# Remodeling home...consult architect or interior designer first?



## ronildexon (Nov 8, 2008)

I am planning on remodeling our very tiny galley kitchen and adjoining family room by expanding out about 8 feet. The problem is, neither one of us has an eye for what goes together. We both know what we like/don't like when we see it, but just aren't creative enough to coordinate things on our own.

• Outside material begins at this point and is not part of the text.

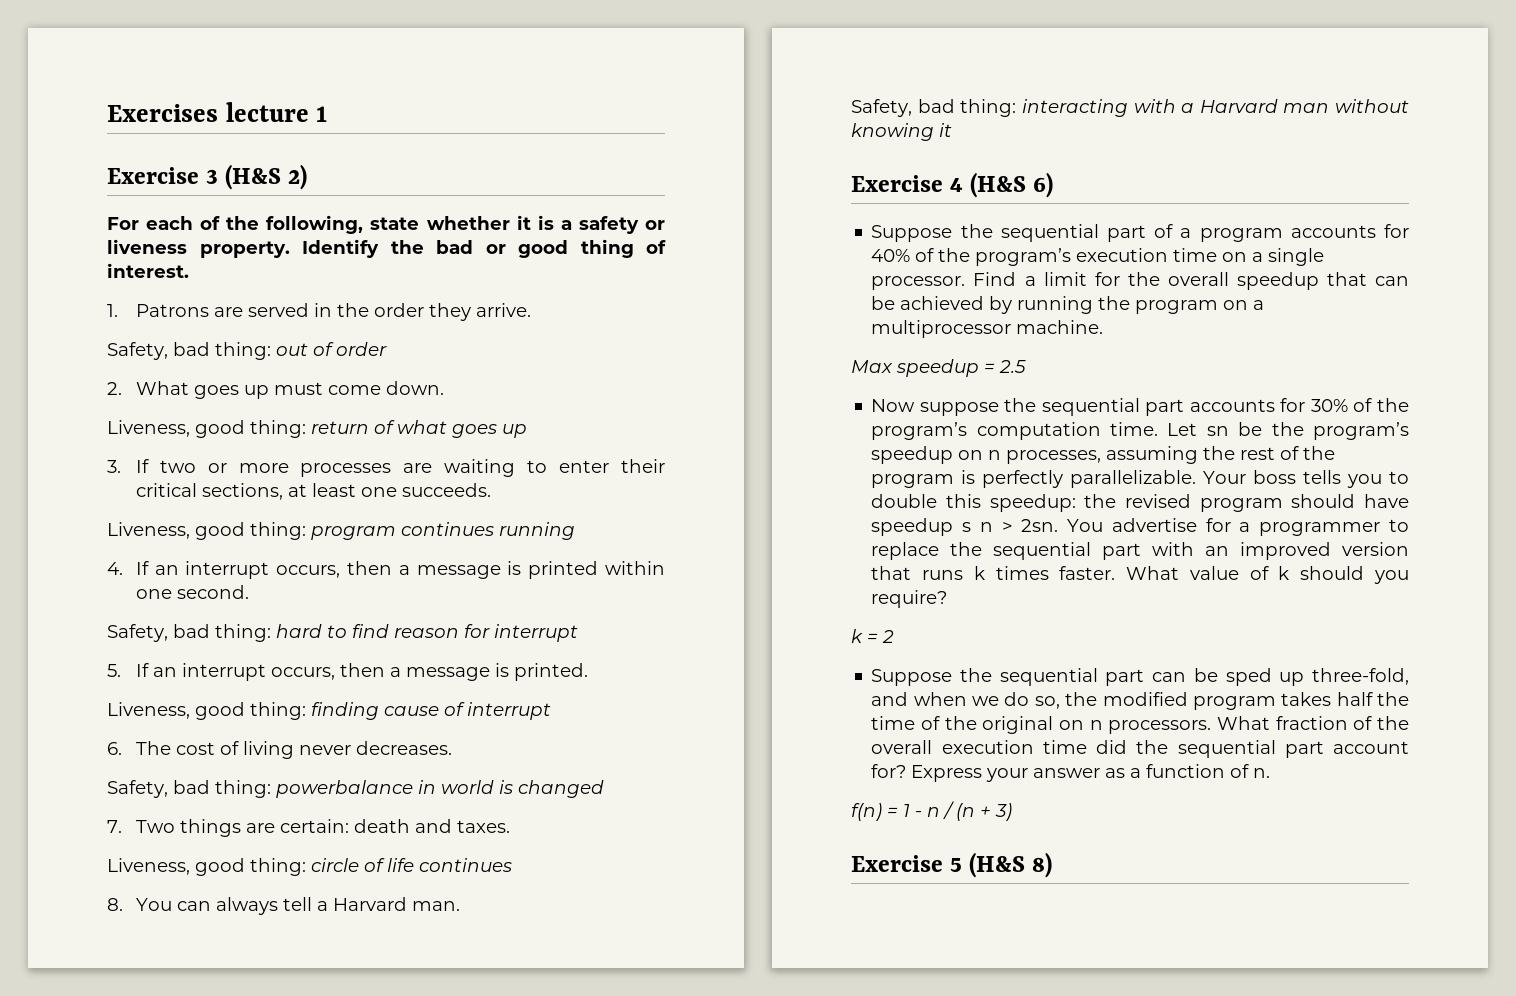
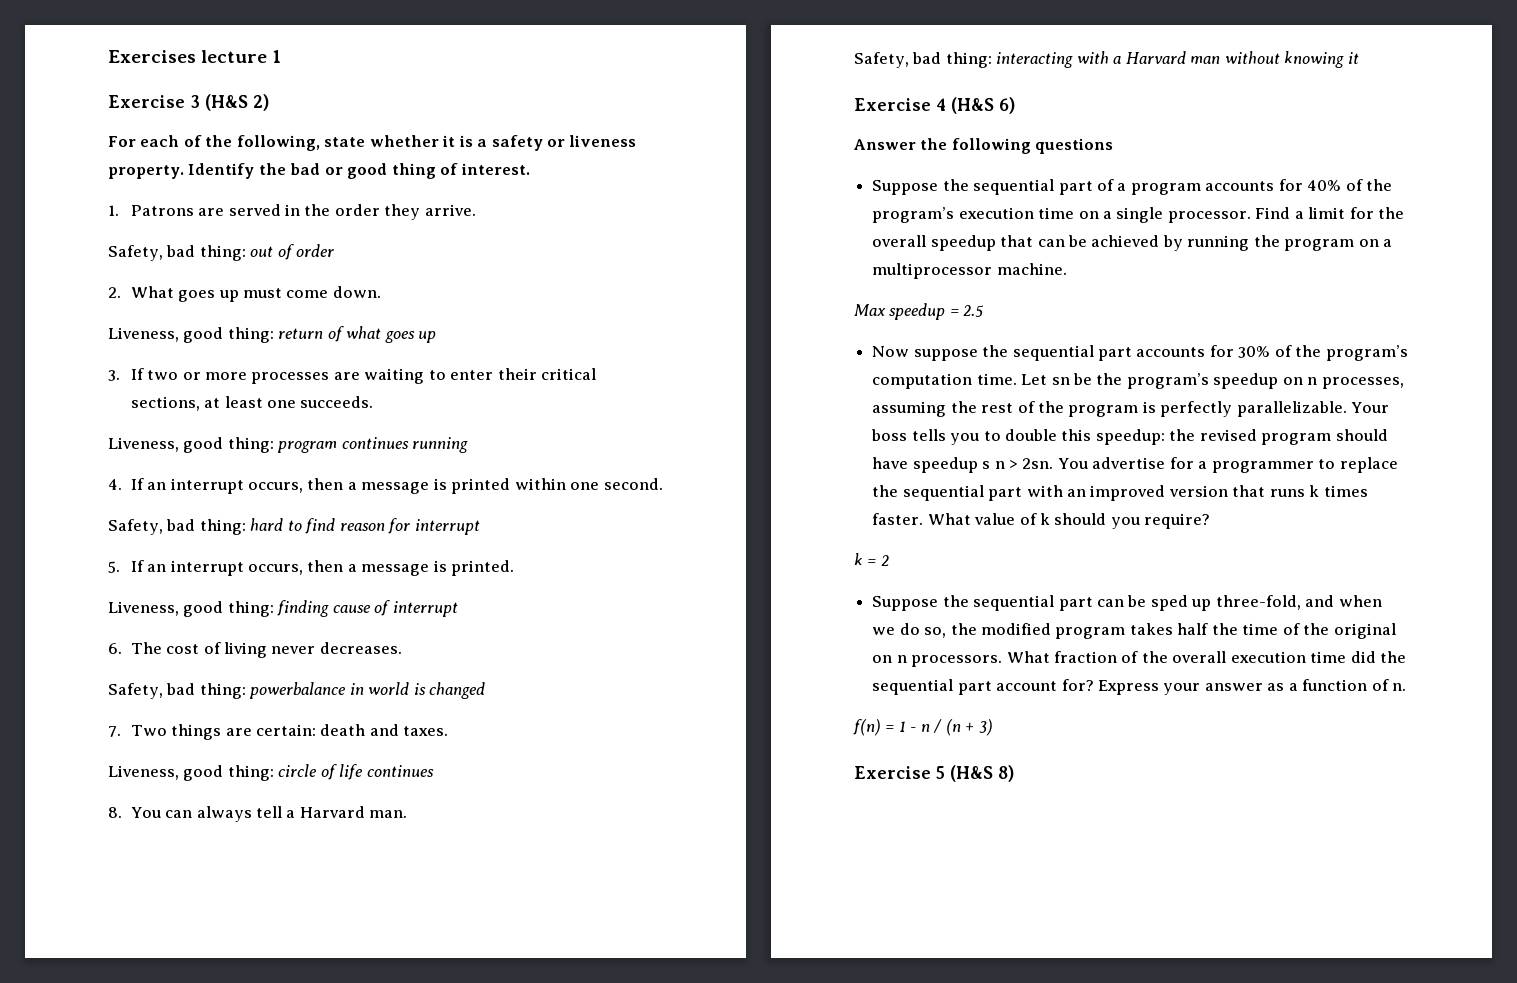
(1054, 185) none -> [854,138,1114,154] // Answer the following questions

So, are we better off getting an interior designer's perspective first, or hiring an architect? Are architects trained in any way to help people decide on things like what countertop color looks best with a particular cabinetry color? On the flip side, would an interior designer be aware of things like plumbing & electrical requirements/codes? This is the home we plan on staying in for at least the next 15 years, until our children finish school, so we'd like to make it very much "ours".

Can anyone help?


----------



## DangerMouse (Jul 17, 2008)

have them meet and work together. why are you posting this same thread under so many different nicks? no-one giving you a satisfactory answer? keep forgetting your password? ...just curious...

DM


----------



## ketrexkax (Nov 8, 2008)

I can tell you from years of experience that most architects and Interior designers get along like cats and dogs. Unless you get them both from the same firm (and even then there might be conflict) be prepared to have a bucket of cold water to separate them. Get the architect first. He/she will probably recommend someone for the colors etc.


----------



## Jeeper1970 (Nov 11, 2008)

In my opinion, neither. I would first contact a couple/three remodelers that are associated with the National Association of the Remodeling Industry (NARI). Check out www.nari.org and go to the upper right hand corner of your screen to search for some local companies.

Most remodelers associated with NARI have people on staff trained to handle your needs, without the added expense of paying an architect or interior decorator/designer. Even if you decide you do want to go ahead and hire the architect or interior designer, your remodeler may have recommendations for people they've worked with in the past to make for a smoother project.


----------